Deputi Wakil Tetap RI di Jenewa, Achsanul Habib mengatakan Indonesia memiliki strategi dan isu dalam menyuarakan persoalan HAM saat ini. Salah satunya adalah Indonesia akan lebih keras menyuarakan terkait hak kesejahteraan bagi negara-negara dunia ketiga, baik negara miskin dan berkembang.
"Kita berbicara dalam agenda-agenda mengenai hak kesejahteraan bagi negara dunia ketiga, atau negara miskin dan berkembang. Karena negara-negara yang lebih maju selama ini kurang memberikan atensi karena lebih banyak bersuara terkait soal geopolitik," katanya, dalam media gathering, Selasa (3/10/2023).
Menurut dia, selama ini isu HAM secara garis besar seringkali mengikuti suara-suara negara besar dan negara maju semata. Terutama terkait dengan persoalan HAM yang terkait dengan persoalan geopolitik, kepentingan politik negara maju. "Ketika bisa soal Ukraina mereka keras suaranya," kata dia.
Karena itu, Indonesia ingin memastikan dalam Dewan HAM nanti tidak hanya sibuk membahas terkait isu-isu geopolitik semata, namun persoalan hal sipil negara-negara miskin dan berkembang, juga harus disuarakan. "Bagaimana bisa membahas penghapusan kemiskinan, sehingga ada keseimbangan antara pembangunan dan politik," ujarnya.

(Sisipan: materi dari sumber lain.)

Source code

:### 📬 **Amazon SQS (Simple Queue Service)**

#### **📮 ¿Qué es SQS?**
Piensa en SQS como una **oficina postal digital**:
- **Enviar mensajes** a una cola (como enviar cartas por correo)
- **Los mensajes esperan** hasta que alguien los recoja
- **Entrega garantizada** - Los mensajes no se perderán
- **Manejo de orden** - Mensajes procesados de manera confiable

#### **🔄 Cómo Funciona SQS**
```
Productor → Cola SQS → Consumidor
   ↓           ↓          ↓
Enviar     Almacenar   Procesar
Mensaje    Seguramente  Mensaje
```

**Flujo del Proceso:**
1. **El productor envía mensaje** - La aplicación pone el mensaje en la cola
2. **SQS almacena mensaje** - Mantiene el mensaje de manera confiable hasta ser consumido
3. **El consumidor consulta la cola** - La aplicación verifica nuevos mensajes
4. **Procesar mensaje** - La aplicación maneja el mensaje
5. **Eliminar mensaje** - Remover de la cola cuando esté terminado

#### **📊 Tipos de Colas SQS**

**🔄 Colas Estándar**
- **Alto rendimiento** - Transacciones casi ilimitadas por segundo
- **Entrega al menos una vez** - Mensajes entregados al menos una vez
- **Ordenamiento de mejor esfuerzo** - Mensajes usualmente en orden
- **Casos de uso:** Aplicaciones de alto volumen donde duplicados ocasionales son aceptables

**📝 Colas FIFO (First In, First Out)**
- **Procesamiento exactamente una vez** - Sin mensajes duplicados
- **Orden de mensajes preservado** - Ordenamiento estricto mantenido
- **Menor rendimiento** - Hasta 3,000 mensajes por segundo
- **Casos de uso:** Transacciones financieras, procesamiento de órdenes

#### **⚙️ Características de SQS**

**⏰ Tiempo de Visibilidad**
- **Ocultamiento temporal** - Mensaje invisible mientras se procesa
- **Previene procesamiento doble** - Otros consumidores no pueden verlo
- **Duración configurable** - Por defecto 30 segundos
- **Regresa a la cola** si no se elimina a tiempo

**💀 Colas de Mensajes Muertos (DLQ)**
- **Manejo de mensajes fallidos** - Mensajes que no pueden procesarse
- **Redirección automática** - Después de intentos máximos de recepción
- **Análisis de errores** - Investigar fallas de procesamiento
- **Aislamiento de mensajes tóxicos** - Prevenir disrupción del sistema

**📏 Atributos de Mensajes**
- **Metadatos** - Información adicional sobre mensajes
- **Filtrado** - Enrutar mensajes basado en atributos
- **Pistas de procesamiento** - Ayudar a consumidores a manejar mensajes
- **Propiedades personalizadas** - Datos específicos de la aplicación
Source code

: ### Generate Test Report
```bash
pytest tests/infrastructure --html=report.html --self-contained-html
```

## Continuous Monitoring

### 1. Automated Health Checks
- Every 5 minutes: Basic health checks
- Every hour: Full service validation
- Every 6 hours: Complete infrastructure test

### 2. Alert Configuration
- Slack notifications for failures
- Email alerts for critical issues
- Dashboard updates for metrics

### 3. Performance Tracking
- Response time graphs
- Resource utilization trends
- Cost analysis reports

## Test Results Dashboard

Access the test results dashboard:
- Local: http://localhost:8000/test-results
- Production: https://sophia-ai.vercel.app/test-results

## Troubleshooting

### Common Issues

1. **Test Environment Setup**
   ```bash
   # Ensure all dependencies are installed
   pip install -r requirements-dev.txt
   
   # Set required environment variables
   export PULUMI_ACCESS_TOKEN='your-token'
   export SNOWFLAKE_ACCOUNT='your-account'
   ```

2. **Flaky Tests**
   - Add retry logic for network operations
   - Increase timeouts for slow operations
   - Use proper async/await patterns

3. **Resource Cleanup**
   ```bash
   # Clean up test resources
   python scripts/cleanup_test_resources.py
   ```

Selain keinginan Indonesia maju kembali sebagai Anggota Dewan HAM PBB, Indonesia juga saat ini fokus terkait keadilan dan kesamarataan terkait berbagai isu. Diantaranya soal pandemic treaty yang memberikan hak yang sama bagi setiap negara dalam perlindungan vaksin, kemudian perlindungan genetic resources, perkembangan isu-isu di WTO, rencana pelaksanaan World Water Forum 2024.